***** Working data

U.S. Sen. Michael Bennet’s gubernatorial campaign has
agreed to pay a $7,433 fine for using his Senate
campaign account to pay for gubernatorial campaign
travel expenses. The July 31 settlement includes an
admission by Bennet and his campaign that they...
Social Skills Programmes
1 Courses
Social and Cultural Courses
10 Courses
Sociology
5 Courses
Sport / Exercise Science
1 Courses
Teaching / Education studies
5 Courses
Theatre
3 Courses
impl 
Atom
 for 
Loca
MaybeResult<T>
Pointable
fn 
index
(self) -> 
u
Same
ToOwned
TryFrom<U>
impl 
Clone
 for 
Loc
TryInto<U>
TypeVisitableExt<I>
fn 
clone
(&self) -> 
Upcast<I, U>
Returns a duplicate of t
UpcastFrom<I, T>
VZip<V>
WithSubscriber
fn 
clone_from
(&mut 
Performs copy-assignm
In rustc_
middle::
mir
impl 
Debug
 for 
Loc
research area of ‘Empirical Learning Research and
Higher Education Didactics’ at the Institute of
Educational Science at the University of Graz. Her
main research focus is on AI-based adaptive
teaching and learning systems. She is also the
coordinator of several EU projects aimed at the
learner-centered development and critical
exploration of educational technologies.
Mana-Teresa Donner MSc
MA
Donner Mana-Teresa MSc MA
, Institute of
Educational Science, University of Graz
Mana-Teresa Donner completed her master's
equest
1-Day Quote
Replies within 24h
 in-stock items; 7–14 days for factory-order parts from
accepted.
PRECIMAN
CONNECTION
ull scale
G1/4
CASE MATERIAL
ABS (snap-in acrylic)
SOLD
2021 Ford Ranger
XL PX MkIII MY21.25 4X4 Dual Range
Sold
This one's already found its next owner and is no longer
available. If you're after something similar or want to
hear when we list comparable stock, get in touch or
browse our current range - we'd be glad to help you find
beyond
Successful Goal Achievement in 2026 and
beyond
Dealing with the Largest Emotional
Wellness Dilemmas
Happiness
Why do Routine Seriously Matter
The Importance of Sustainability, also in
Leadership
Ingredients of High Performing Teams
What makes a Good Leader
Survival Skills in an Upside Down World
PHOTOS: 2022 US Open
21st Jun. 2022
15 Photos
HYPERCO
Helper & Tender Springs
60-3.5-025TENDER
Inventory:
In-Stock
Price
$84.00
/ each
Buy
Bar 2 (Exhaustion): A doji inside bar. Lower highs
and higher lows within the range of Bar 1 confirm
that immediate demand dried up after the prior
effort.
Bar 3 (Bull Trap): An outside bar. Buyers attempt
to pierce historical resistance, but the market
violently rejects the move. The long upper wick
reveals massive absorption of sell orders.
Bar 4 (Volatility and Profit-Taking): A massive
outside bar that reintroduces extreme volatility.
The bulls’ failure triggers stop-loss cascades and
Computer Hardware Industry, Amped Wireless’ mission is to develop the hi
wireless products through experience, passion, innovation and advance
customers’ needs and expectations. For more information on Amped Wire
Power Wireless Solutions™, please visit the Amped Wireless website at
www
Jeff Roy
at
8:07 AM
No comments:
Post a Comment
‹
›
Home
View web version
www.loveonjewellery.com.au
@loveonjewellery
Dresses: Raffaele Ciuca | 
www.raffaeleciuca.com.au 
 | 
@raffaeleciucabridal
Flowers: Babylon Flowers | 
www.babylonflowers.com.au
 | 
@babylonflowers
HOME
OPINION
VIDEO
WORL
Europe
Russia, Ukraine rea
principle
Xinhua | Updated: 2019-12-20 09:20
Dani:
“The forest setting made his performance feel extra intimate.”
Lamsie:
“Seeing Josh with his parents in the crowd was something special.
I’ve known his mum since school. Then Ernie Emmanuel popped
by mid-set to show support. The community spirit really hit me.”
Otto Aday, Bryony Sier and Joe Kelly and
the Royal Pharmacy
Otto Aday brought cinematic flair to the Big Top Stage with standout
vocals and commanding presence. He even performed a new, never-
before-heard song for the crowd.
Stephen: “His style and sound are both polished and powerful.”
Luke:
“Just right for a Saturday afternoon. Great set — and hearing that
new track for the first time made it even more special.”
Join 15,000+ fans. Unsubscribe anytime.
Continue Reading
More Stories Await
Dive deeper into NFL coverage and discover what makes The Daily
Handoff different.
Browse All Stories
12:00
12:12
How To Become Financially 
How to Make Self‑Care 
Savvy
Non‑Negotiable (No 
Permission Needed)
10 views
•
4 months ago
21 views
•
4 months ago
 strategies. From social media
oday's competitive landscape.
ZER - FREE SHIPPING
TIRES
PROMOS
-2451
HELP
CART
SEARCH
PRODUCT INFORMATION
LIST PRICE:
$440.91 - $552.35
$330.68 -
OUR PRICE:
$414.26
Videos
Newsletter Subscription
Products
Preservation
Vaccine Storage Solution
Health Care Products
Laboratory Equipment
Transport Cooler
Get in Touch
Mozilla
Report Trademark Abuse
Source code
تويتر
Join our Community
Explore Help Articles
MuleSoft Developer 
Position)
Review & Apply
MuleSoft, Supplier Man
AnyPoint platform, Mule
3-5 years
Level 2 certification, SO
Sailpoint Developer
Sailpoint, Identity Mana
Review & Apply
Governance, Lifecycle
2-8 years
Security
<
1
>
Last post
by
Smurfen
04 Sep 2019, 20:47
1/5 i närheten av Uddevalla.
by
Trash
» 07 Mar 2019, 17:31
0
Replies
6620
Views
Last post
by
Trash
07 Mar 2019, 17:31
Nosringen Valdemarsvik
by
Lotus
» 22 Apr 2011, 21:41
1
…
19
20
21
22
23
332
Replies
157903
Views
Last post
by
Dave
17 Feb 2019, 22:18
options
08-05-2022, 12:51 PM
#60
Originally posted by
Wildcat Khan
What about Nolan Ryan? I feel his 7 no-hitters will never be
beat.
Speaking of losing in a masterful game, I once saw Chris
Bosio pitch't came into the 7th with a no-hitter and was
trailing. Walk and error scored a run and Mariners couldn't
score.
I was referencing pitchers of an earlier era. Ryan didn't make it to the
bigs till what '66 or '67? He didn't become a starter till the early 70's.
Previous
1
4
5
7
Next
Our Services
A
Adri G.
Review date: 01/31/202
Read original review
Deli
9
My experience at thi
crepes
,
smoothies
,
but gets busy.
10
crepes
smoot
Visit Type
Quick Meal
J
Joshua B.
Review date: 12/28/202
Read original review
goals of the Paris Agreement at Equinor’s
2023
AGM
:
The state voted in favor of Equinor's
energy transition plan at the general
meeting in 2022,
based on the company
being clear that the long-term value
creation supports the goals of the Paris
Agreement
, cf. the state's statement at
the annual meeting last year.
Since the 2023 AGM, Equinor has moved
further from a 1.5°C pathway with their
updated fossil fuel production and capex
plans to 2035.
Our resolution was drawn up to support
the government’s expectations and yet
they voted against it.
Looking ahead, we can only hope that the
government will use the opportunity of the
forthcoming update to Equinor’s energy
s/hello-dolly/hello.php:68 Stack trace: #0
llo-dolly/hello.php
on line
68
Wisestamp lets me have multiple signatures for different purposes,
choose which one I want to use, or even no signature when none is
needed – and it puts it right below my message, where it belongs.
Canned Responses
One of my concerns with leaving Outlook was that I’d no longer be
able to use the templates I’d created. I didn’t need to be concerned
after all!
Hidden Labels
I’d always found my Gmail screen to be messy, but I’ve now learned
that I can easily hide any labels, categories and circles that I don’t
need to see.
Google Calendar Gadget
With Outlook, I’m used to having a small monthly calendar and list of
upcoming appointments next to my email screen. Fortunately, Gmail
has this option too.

**********

* **Work to complete**
Retype the whole listing exactly.

* **Reply to the exercise**
U.S. Sen. Michael Bennet’s gubernatorial campaign has
agreed to pay a $7,433 fine for using his Senate
campaign account to pay for gubernatorial campaign
travel expenses. The July 31 settlement includes an
admission by Bennet and his campaign that they...
Social Skills Programmes
1 Courses
Social and Cultural Courses
10 Courses
Sociology
5 Courses
Sport / Exercise Science
1 Courses
Teaching / Education studies
5 Courses
Theatre
3 Courses
impl 
Atom
 for 
Loca
MaybeResult<T>
Pointable
fn 
index
(self) -> 
u
Same
ToOwned
TryFrom<U>
impl 
Clone
 for 
Loc
TryInto<U>
TypeVisitableExt<I>
fn 
clone
(&self) -> 
Upcast<I, U>
Returns a duplicate of t
UpcastFrom<I, T>
VZip<V>
WithSubscriber
fn 
clone_from
(&mut 
Performs copy-assignm
In rustc_
middle::
mir
impl 
Debug
 for 
Loc
research area of ‘Empirical Learning Research and
Higher Education Didactics’ at the Institute of
Educational Science at the University of Graz. Her
main research focus is on AI-based adaptive
teaching and learning systems. She is also the
coordinator of several EU projects aimed at the
learner-centered development and critical
exploration of educational technologies.
Mana-Teresa Donner MSc
MA
Donner Mana-Teresa MSc MA
, Institute of
Educational Science, University of Graz
Mana-Teresa Donner completed her master's
equest
1-Day Quote
Replies within 24h
 in-stock items; 7–14 days for factory-order parts from
accepted.
PRECIMAN
CONNECTION
ull scale
G1/4
CASE MATERIAL
ABS (snap-in acrylic)
SOLD
2021 Ford Ranger
XL PX MkIII MY21.25 4X4 Dual Range
Sold
This one's already found its next owner and is no longer
available. If you're after something similar or want to
hear when we list comparable stock, get in touch or
browse our current range - we'd be glad to help you find
beyond
Successful Goal Achievement in 2026 and
beyond
Dealing with the Largest Emotional
Wellness Dilemmas
Happiness
Why do Routine Seriously Matter
The Importance of Sustainability, also in
Leadership
Ingredients of High Performing Teams
What makes a Good Leader
Survival Skills in an Upside Down World
PHOTOS: 2022 US Open
21st Jun. 2022
15 Photos
HYPERCO
Helper & Tender Springs
60-3.5-025TENDER
Inventory:
In-Stock
Price
$84.00
/ each
Buy
Bar 2 (Exhaustion): A doji inside bar. Lower highs
and higher lows within the range of Bar 1 confirm
that immediate demand dried up after the prior
effort.
Bar 3 (Bull Trap): An outside bar. Buyers attempt
to pierce historical resistance, but the market
violently rejects the move. The long upper wick
reveals massive absorption of sell orders.
Bar 4 (Volatility and Profit-Taking): A massive
outside bar that reintroduces extreme volatility.
The bulls’ failure triggers stop-loss cascades and
Computer Hardware Industry, Amped Wireless’ mission is to develop the hi
wireless products through experience, passion, innovation and advance
customers’ needs and expectations. For more information on Amped Wire
Power Wireless Solutions™, please visit the Amped Wireless website at
www
Jeff Roy
at
8:07 AM
No comments:
Post a Comment
‹
›
Home
View web version
www.loveonjewellery.com.au
@loveonjewellery
Dresses: Raffaele Ciuca | 
www.raffaeleciuca.com.au 
 | 
@raffaeleciucabridal
Flowers: Babylon Flowers | 
www.babylonflowers.com.au
 | 
@babylonflowers
HOME
OPINION
VIDEO
WORL
Europe
Russia, Ukraine rea
principle
Xinhua | Updated: 2019-12-20 09:20
Dani:
“The forest setting made his performance feel extra intimate.”
Lamsie:
“Seeing Josh with his parents in the crowd was something special.
I’ve known his mum since school. Then Ernie Emmanuel popped
by mid-set to show support. The community spirit really hit me.”
Otto Aday, Bryony Sier and Joe Kelly and
the Royal Pharmacy
Otto Aday brought cinematic flair to the Big Top Stage with standout
vocals and commanding presence. He even performed a new, never-
before-heard song for the crowd.
Stephen: “His style and sound are both polished and powerful.”
Luke:
“Just right for a Saturday afternoon. Great set — and hearing that
new track for the first time made it even more special.”
Join 15,000+ fans. Unsubscribe anytime.
Continue Reading
More Stories Await
Dive deeper into NFL coverage and discover what makes The Daily
Handoff different.
Browse All Stories
12:00
12:12
How To Become Financially 
How to Make Self‑Care 
Savvy
Non‑Negotiable (No 
Permission Needed)
10 views
•
4 months ago
21 views
•
4 months ago
 strategies. From social media
oday's competitive landscape.
ZER - FREE SHIPPING
TIRES
PROMOS
-2451
HELP
CART
SEARCH
PRODUCT INFORMATION
LIST PRICE:
$440.91 - $552.35
$330.68 -
OUR PRICE:
$414.26
Videos
Newsletter Subscription
Products
Preservation
Vaccine Storage Solution
Health Care Products
Laboratory Equipment
Transport Cooler
Get in Touch
Mozilla
Report Trademark Abuse
Source code
تويتر
Join our Community
Explore Help Articles
MuleSoft Developer 
Position)
Review & Apply
MuleSoft, Supplier Man
AnyPoint platform, Mule
3-5 years
Level 2 certification, SO
Sailpoint Developer
Sailpoint, Identity Mana
Review & Apply
Governance, Lifecycle
2-8 years
Security
<
1
>
Last post
by
Smurfen
04 Sep 2019, 20:47
1/5 i närheten av Uddevalla.
by
Trash
» 07 Mar 2019, 17:31
0
Replies
6620
Views
Last post
by
Trash
07 Mar 2019, 17:31
Nosringen Valdemarsvik
by
Lotus
» 22 Apr 2011, 21:41
1
…
19
20
21
22
23
332
Replies
157903
Views
Last post
by
Dave
17 Feb 2019, 22:18
options
08-05-2022, 12:51 PM
#60
Originally posted by
Wildcat Khan
What about Nolan Ryan? I feel his 7 no-hitters will never be
beat.
Speaking of losing in a masterful game, I once saw Chris
Bosio pitch't came into the 7th with a no-hitter and was
trailing. Walk and error scored a run and Mariners couldn't
score.
I was referencing pitchers of an earlier era. Ryan didn't make it to the
bigs till what '66 or '67? He didn't become a starter till the early 70's.
Previous
1
4
5
7
Next
Our Services
A
Adri G.
Review date: 01/31/202
Read original review
Deli
9
My experience at thi
crepes
,
smoothies
,
but gets busy.
10
crepes
smoot
Visit Type
Quick Meal
J
Joshua B.
Review date: 12/28/202
Read original review
goals of the Paris Agreement at Equinor’s
2023
AGM
:
The state voted in favor of Equinor's
energy transition plan at the general
meeting in 2022,
based on the company
being clear that the long-term value
creation supports the goals of the Paris
Agreement
, cf. the state's statement at
the annual meeting last year.
Since the 2023 AGM, Equinor has moved
further from a 1.5°C pathway with their
updated fossil fuel production and capex
plans to 2035.
Our resolution was drawn up to support
the government’s expectations and yet
they voted against it.
Looking ahead, we can only hope that the
government will use the opportunity of the
forthcoming update to Equinor’s energy
s/hello-dolly/hello.php:68 Stack trace: #0
llo-dolly/hello.php
on line
68
Wisestamp lets me have multiple signatures for different purposes,
choose which one I want to use, or even no signature when none is
needed – and it puts it right below my message, where it belongs.
Canned Responses
One of my concerns with leaving Outlook was that I’d no longer be
able to use the templates I’d created. I didn’t need to be concerned
after all!
Hidden Labels
I’d always found my Gmail screen to be messy, but I’ve now learned
that I can easily hide any labels, categories and circles that I don’t
need to see.
Google Calendar Gadget
With Outlook, I’m used to having a small monthly calendar and list of
upcoming appointments next to my email screen. Fortunately, Gmail
has this option too.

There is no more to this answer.